Hans Sloane wrote Letter L-411 sometime before November 1703 as a cover letter for the book on Peruvian silver mines and some numbers of Philosophical Transactions

Date: 
November 1, 1703
L-number: 
L-411

This letter is known only by reference in Leeuwenhoek’s reply.

In this letter, Sloane wrote a letter accompanying a book on silver mines that L. had requested as well as some numbers of Philosophical Transactions.

The book that Leeuwenhoek received is Alvaro Alonso Barba’s Arte de los Metales, seguido de notas y suplementos al libro por un antiguo minero.

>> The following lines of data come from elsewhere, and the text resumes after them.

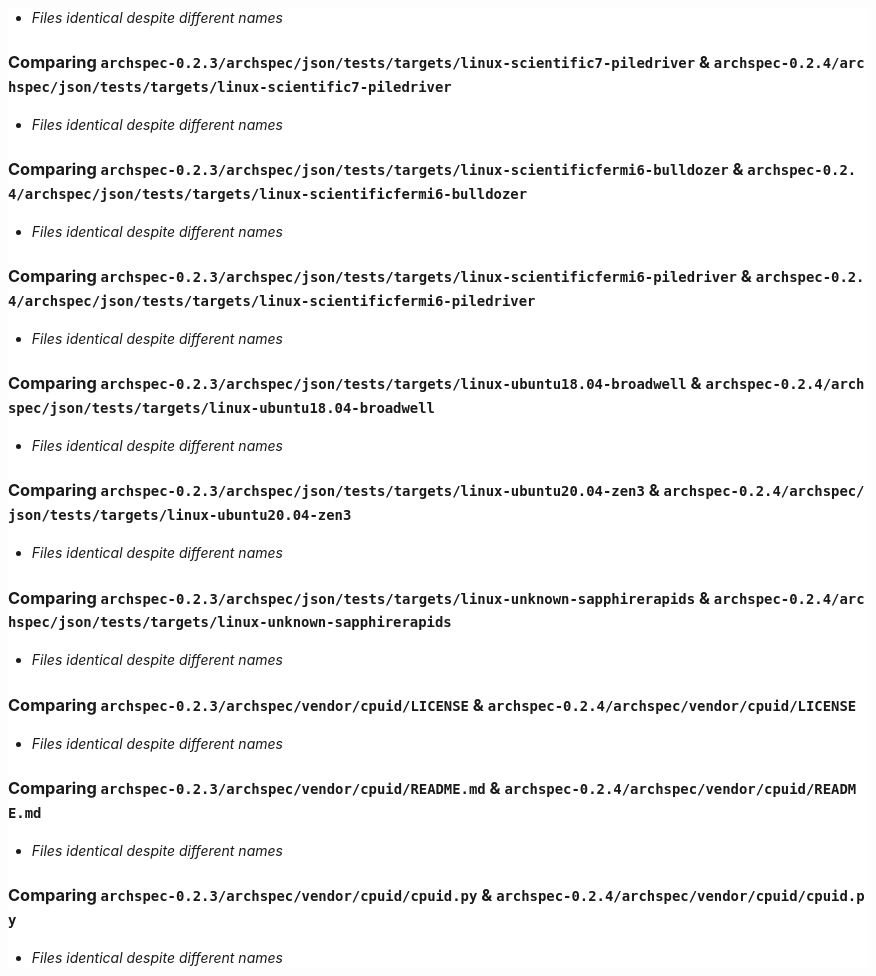  * *Files identical despite different names*

### Comparing `archspec-0.2.3/archspec/json/tests/targets/linux-scientific7-piledriver` & `archspec-0.2.4/archspec/json/tests/targets/linux-scientific7-piledriver`

 * *Files identical despite different names*

### Comparing `archspec-0.2.3/archspec/json/tests/targets/linux-scientificfermi6-bulldozer` & `archspec-0.2.4/archspec/json/tests/targets/linux-scientificfermi6-bulldozer`

 * *Files identical despite different names*

### Comparing `archspec-0.2.3/archspec/json/tests/targets/linux-scientificfermi6-piledriver` & `archspec-0.2.4/archspec/json/tests/targets/linux-scientificfermi6-piledriver`

 * *Files identical despite different names*

### Comparing `archspec-0.2.3/archspec/json/tests/targets/linux-ubuntu18.04-broadwell` & `archspec-0.2.4/archspec/json/tests/targets/linux-ubuntu18.04-broadwell`

 * *Files identical despite different names*

### Comparing `archspec-0.2.3/archspec/json/tests/targets/linux-ubuntu20.04-zen3` & `archspec-0.2.4/archspec/json/tests/targets/linux-ubuntu20.04-zen3`

 * *Files identical despite different names*

### Comparing `archspec-0.2.3/archspec/json/tests/targets/linux-unknown-sapphirerapids` & `archspec-0.2.4/archspec/json/tests/targets/linux-unknown-sapphirerapids`

 * *Files identical despite different names*

### Comparing `archspec-0.2.3/archspec/vendor/cpuid/LICENSE` & `archspec-0.2.4/archspec/vendor/cpuid/LICENSE`

 * *Files identical despite different names*

### Comparing `archspec-0.2.3/archspec/vendor/cpuid/README.md` & `archspec-0.2.4/archspec/vendor/cpuid/README.md`

 * *Files identical despite different names*

### Comparing `archspec-0.2.3/archspec/vendor/cpuid/cpuid.py` & `archspec-0.2.4/archspec/vendor/cpuid/cpuid.py`

 * *Files identical despite different names*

Juicios y comentarios, translated into English as The art of metals in which is declared the manner of their generation and the concomitants of them. Leeuwenhoek had requested it in Letter L-407 of 8 December 1702 to John Chamberlayne after reading reviews of it in Philosophical Transactions, vol. 9, nos. 108 and 109 from 1674. In 1674, by his own admission, L. knew only Dutch. Perhaps thirty years later, he was able to read enough English to make Barba’s book helpful.

Leeuwenhoek had great interest in silver. In Letter L-392 of 2 August 1701 to the Royal Society, Leeuwenhoek described the 26 microscopes he was bequeathing to the Society,

all of which have been ground by me and are in a silver setting and mounted with silver, most of them with the silver I extracted from mineral and separated from the gold with which it was contaminated.

At the 1747 auction of Leeuwenhoek’s microscopes, 170 of his simple single-lens microscopes were marked as made completely of silver and 3 of silver and brass. See Rees, Catalogus van het Vermaarde Cabinet van Vergrootglasen (Catalogue of the renowned cabinet of magnifying glasses) and Zuidervaart & Anderson, “Antony van Leeuwenhoek’s microscopes”. On Leeuwenhoek’s death, he bequeathed to a relative two silver candlesticks that he had made himself. See Beydals, “Twee Testamenten”.

Leeuwenhoek wrote often about silver. For the years close to the present letter, see Letter L-292 of 6 July 1696, Letter L-352 of 1 February 1699, Letter 240 L-409 of 5 February 1703, and Letter 267 L-452 of 17 May 1707.

By “your letters”, Leeuwenhoek must mean the present letter as well as the previous letter from Sloane to Leeuwenhoek, Letter L-402 of sometime before April 1702. Leeuwenhoek had not addressed a letter to Sloane since Letter L-397 of 6 December 1701. Sloane’s next letter to Leeuwenhoek is Letter L-421 of sometime between March and July 1704.

Document: 

Letter 242 L-412 of 3 November 1703 to Hans Sloane

I have duly received your letters as well as the Transactions and the book on the mines in Peru which you had the kindness to send to me. I am greatly obliged to you for this present and I wish I had an opportunity to show my gratitude properly. If I had had any suspicion that the book was not to be had in the shops, I should not have asked Mr. Chamberlayne for it.